Every line from the one with "三貓小舖貓咪插畫明信片系列是三貓小舖獨家與知名貓咪插" up to and including the one with "いしくヘルシーな食生活 夏の人" is to be output exactly as it appears below; pictures are not.

START Available data

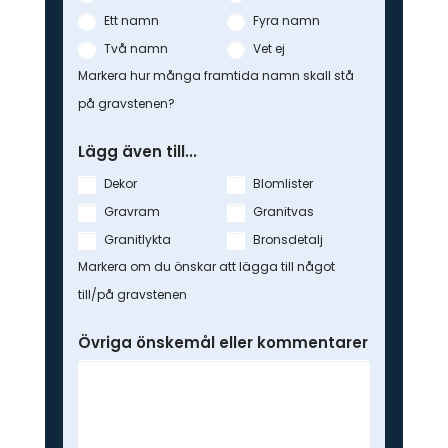
Ett namn
Fyra namn
Två namn
Vet ej
Markera hur många framtida namn skall stå
på gravstenen?
Lägg även till...
Dekor
Blomlister
Gravram
Granitvas
Granitlykta
Bronsdetalj
Markera om du önskar att lägga till något
till/på gravstenen
Övriga önskemål eller kommentarer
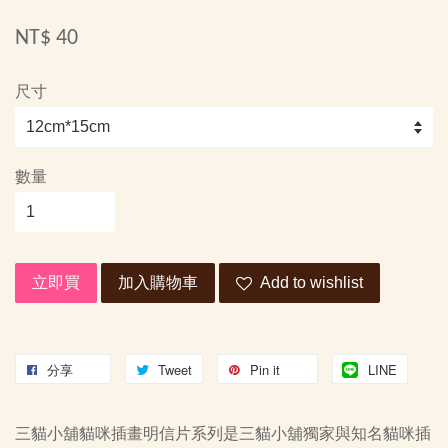
NT$ 40
尺寸
數量
立即買
加入購物車
Add to wishlist
分享
Tweet
Pin it
LINE
三貓小舖貓咪插畫明信片系列是三貓小舖獨家與知名貓咪插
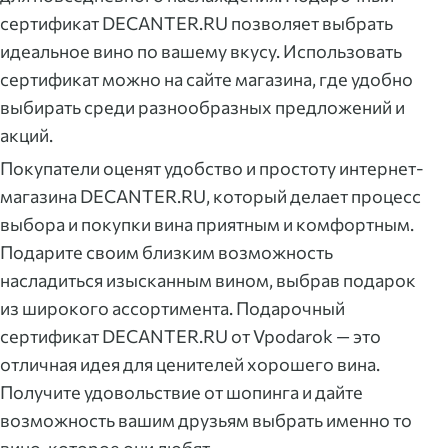
сертификат DECANTER.RU позволяет выбрать
идеальное вино по вашему вкусу. Использовать
сертификат можно на сайте магазина, где удобно
выбирать среди разнообразных предложений и
акций.
Покупатели оценят удобство и простоту интернет-
магазина DECANTER.RU, который делает процесс
выбора и покупки вина приятным и комфортным.
Подарите своим близким возможность
насладиться изысканным вином, выбрав подарок
из широкого ассортимента. Подарочный
сертификат DECANTER.RU от Vpodarok — это
отличная идея для ценителей хорошего вина.
Получите удовольствие от шопинга и дайте
возможность вашим друзьям выбрать именно то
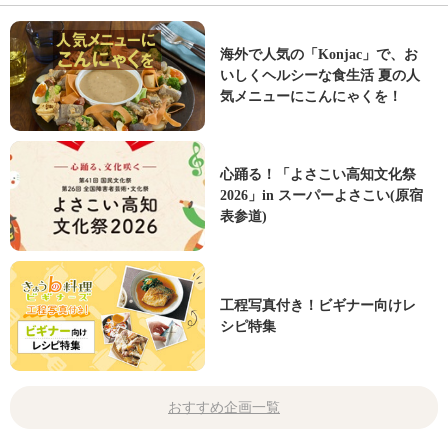
海外で人気の「Konjac」で、お
いしくヘルシーな食生活 夏の人
気メニューにこんにゃくを！
心踊る！「よさこい高知文化祭
2026」in スーパーよさこい(原宿
表参道)
工程写真付き！ビギナー向けレ
シピ特集
おすすめ企画一覧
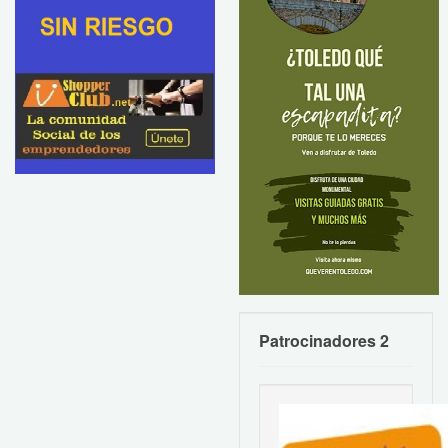
Patrocinadores 2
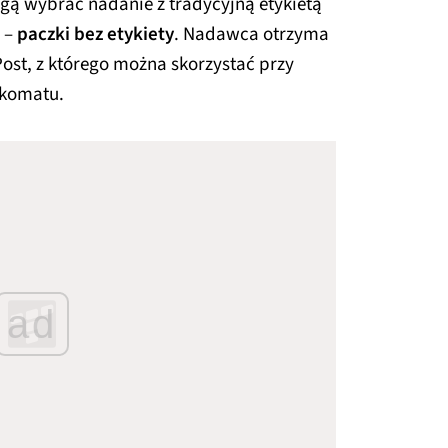
gą wybrać nadanie z tradycyjną etykietą
i –
paczki bez etykiety
. Nadawca otrzyma
Post, z którego można skorzystać przy
zkomatu.
ad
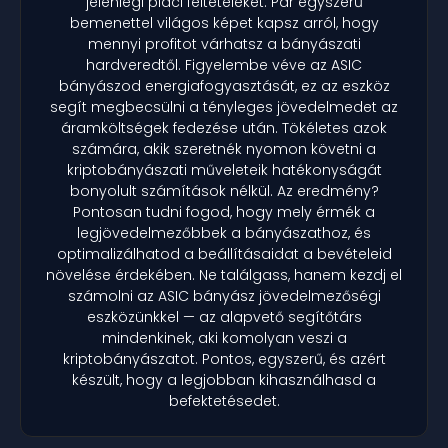
jelenlegi piaci feltételeket. Pár egyszerű
bemenettel világos képet kapsz arról, hogy
mennyi profitot várhatsz a bányászati
hardveredtől. Figyelembe véve az ASIC
bányászod energiafogyasztását, ez az eszköz
segít megbecsülni a tényleges jövedelmedet az
áramköltségek fedezése után. Tökéletes azok
számára, akik szeretnék nyomon követni a
kriptobányászati műveleteik hatékonyságát
bonyolult számítások nélkül. Az eredmény?
Pontosan tudni fogod, hogy mely érmék a
legjövedelmezőbbek a bányászathoz, és
optimalizálhatod a beállításaidat a bevételeid
növelése érdekében. Ne találgass, hanem kezdj el
számolni az ASIC bányász jövedelmezőségi
eszközünkkel — az alapvető segítőtárs
mindenkinek, aki komolyan veszi a
kriptobányászatot. Pontos, egyszerű, és azért
készült, hogy a legjobban kihasználhasd a
befektetésedet.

END Available data

- Result of this task:
三貓小舖貓咪插畫明信片系列是三貓小舖獨家與知名貓咪插
сертификат DECANTER.RU позволяет выбрать
идеальное вино по вашему вкусу. Использовать
сертификат можно на сайте магазина, где удобно
выбирать среди разнообразных предложений и
акций.
Покупатели оценят удобство и простоту интернет-
магазина DECANTER.RU, который делает процесс
выбора и покупки вина приятным и комфортным.
Подарите своим близким возможность
насладиться изысканным вином, выбрав подарок
из широкого ассортимента. Подарочный
сертификат DECANTER.RU от Vpodarok — это
отличная идея для ценителей хорошего вина.
Получите удовольствие от шопинга и дайте
возможность вашим друзьям выбрать именно то
海外で人気の「Konjac」で、お
いしくヘルシーな食生活 夏の人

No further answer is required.